> Given problem
Reproduce the material below word for word, every line included.
----------
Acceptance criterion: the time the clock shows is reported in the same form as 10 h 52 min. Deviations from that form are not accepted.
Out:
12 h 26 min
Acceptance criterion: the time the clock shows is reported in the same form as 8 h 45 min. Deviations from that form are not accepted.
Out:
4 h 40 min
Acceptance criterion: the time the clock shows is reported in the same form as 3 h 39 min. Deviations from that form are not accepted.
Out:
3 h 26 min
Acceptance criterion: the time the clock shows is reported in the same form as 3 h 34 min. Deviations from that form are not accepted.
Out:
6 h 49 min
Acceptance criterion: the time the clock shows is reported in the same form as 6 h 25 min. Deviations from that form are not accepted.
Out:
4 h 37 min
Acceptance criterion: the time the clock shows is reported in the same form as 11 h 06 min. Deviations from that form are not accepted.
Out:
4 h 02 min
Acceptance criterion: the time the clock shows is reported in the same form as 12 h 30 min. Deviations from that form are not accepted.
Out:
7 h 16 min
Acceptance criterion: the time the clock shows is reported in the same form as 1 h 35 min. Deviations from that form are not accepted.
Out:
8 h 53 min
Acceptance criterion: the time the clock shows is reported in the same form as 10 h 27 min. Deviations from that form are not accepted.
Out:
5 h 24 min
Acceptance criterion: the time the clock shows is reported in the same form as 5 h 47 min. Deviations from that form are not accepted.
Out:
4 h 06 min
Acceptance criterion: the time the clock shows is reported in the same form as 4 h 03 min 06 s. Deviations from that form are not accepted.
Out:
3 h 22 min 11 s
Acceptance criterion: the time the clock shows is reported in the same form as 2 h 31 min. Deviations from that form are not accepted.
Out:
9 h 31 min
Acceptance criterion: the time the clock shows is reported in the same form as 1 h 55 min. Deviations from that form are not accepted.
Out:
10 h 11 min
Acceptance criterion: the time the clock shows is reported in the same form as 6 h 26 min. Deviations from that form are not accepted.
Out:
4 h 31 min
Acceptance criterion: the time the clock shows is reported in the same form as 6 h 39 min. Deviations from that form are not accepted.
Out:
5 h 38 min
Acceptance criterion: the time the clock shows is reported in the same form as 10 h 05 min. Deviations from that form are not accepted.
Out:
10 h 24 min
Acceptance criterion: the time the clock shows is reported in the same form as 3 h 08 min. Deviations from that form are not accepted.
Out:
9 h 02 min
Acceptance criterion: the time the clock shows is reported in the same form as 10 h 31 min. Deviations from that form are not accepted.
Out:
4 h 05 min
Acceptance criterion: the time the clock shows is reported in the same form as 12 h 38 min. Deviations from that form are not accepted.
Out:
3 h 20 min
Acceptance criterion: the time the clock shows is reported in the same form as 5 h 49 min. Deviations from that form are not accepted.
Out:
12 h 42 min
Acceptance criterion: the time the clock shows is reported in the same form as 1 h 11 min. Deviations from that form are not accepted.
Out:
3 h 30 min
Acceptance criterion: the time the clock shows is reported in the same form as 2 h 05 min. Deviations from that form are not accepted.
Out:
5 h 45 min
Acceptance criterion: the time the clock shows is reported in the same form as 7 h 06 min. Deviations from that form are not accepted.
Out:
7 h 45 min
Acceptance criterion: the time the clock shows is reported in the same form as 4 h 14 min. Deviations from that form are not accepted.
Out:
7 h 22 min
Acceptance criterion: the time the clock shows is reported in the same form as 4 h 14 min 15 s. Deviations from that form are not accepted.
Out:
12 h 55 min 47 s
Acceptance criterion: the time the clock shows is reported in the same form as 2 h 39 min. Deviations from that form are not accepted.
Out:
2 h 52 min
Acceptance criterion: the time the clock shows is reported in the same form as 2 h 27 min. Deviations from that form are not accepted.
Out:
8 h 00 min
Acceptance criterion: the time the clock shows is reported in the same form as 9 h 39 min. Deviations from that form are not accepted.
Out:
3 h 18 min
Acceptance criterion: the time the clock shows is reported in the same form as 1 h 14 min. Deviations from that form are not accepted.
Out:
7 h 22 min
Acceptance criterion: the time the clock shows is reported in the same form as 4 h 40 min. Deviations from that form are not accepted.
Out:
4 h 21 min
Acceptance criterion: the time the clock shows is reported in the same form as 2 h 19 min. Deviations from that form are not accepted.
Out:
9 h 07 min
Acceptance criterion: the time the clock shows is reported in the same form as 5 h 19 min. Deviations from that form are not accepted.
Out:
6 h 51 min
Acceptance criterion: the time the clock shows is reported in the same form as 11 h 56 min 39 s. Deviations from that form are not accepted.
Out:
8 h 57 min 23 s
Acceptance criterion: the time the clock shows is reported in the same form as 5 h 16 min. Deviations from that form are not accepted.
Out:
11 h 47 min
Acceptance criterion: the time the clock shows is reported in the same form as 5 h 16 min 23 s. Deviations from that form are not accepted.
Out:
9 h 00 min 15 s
----------
> Response
Acceptance criterion: the time the clock shows is reported in the same form as 10 h 52 min. Deviations from that form are not accepted.
Out:
12 h 26 min
Acceptance criterion: the time the clock shows is reported in the same form as 8 h 45 min. Deviations from that form are not accepted.
Out:
4 h 40 min
Acceptance criterion: the time the clock shows is reported in the same form as 3 h 39 min. Deviations from that form are not accepted.
Out:
3 h 26 min
Acceptance criterion: the time the clock shows is reported in the same form as 3 h 34 min. Deviations from that form are not accepted.
Out:
6 h 49 min
Acceptance criterion: the time the clock shows is reported in the same form as 6 h 25 min. Deviations from that form are not accepted.
Out:
4 h 37 min
Acceptance criterion: the time the clock shows is reported in the same form as 11 h 06 min. Deviations from that form are not accepted.
Out:
4 h 02 min
Acceptance criterion: the time the clock shows is reported in the same form as 12 h 30 min. Deviations from that form are not accepted.
Out:
7 h 16 min
Acceptance criterion: the time the clock shows is reported in the same form as 1 h 35 min. Deviations from that form are not accepted.
Out:
8 h 53 min
Acceptance criterion: the time the clock shows is reported in the same form as 10 h 27 min. Deviations from that form are not accepted.
Out:
5 h 24 min
Acceptance criterion: the time the clock shows is reported in the same form as 5 h 47 min. Deviations from that form are not accepted.
Out:
4 h 06 min
Acceptance criterion: the time the clock shows is reported in the same form as 4 h 03 min 06 s. Deviations from that form are not accepted.
Out:
3 h 22 min 11 s
Acceptance criterion: the time the clock shows is reported in the same form as 2 h 31 min. Deviations from that form are not accepted.
Out:
9 h 31 min
Acceptance criterion: the time the clock shows is reported in the same form as 1 h 55 min. Deviations from that form are not accepted.
Out:
10 h 11 min
Acceptance criterion: the time the clock shows is reported in the same form as 6 h 26 min. Deviations from that form are not accepted.
Out:
4 h 31 min
Acceptance criterion: the time the clock shows is reported in the same form as 6 h 39 min. Deviations from that form are not accepted.
Out:
5 h 38 min
Acceptance criterion: the time the clock shows is reported in the same form as 10 h 05 min. Deviations from that form are not accepted.
Out:
10 h 24 min
Acceptance criterion: the time the clock shows is reported in the same form as 3 h 08 min. Deviations from that form are not accepted.
Out:
9 h 02 min
Acceptance criterion: the time the clock shows is reported in the same form as 10 h 31 min. Deviations from that form are not accepted.
Out:
4 h 05 min
Acceptance criterion: the time the clock shows is reported in the same form as 12 h 38 min. Deviations from that form are not accepted.
Out:
3 h 20 min
Acceptance criterion: the time the clock shows is reported in the same form as 5 h 49 min. Deviations from that form are not accepted.
Out:
12 h 42 min
Acceptance criterion: the time the clock shows is reported in the same form as 1 h 11 min. Deviations from that form are not accepted.
Out:
3 h 30 min
Acceptance criterion: the time the clock shows is reported in the same form as 2 h 05 min. Deviations from that form are not accepted.
Out:
5 h 45 min
Acceptance criterion: the time the clock shows is reported in the same form as 7 h 06 min. Deviations from that form are not accepted.
Out:
7 h 45 min
Acceptance criterion: the time the clock shows is reported in the same form as 4 h 14 min. Deviations from that form are not accepted.
Out:
7 h 22 min
Acceptance criterion: the time the clock shows is reported in the same form as 4 h 14 min 15 s. Deviations from that form are not accepted.
Out:
12 h 55 min 47 s
Acceptance criterion: the time the clock shows is reported in the same form as 2 h 39 min. Deviations from that form are not accepted.
Out:
2 h 52 min
Acceptance criterion: the time the clock shows is reported in the same form as 2 h 27 min. Deviations from that form are not accepted.
Out:
8 h 00 min
Acceptance criterion: the time the clock shows is reported in the same form as 9 h 39 min. Deviations from that form are not accepted.
Out:
3 h 18 min
Acceptance criterion: the time the clock shows is reported in the same form as 1 h 14 min. Deviations from that form are not accepted.
Out:
7 h 22 min
Acceptance criterion: the time the clock shows is reported in the same form as 4 h 40 min. Deviations from that form are not accepted.
Out:
4 h 21 min
Acceptance criterion: the time the clock shows is reported in the same form as 2 h 19 min. Deviations from that form are not accepted.
Out:
9 h 07 min
Acceptance criterion: the time the clock shows is reported in the same form as 5 h 19 min. Deviations from that form are not accepted.
Out:
6 h 51 min
Acceptance criterion: the time the clock shows is reported in the same form as 11 h 56 min 39 s. Deviations from that form are not accepted.
Out:
8 h 57 min 23 s
Acceptance criterion: the time the clock shows is reported in the same form as 5 h 16 min. Deviations from that form are not accepted.
Out:
11 h 47 min
Acceptance criterion: the time the clock shows is reported in the same form as 5 h 16 min 23 s. Deviations from that form are not accepted.
Out:
9 h 00 min 15 s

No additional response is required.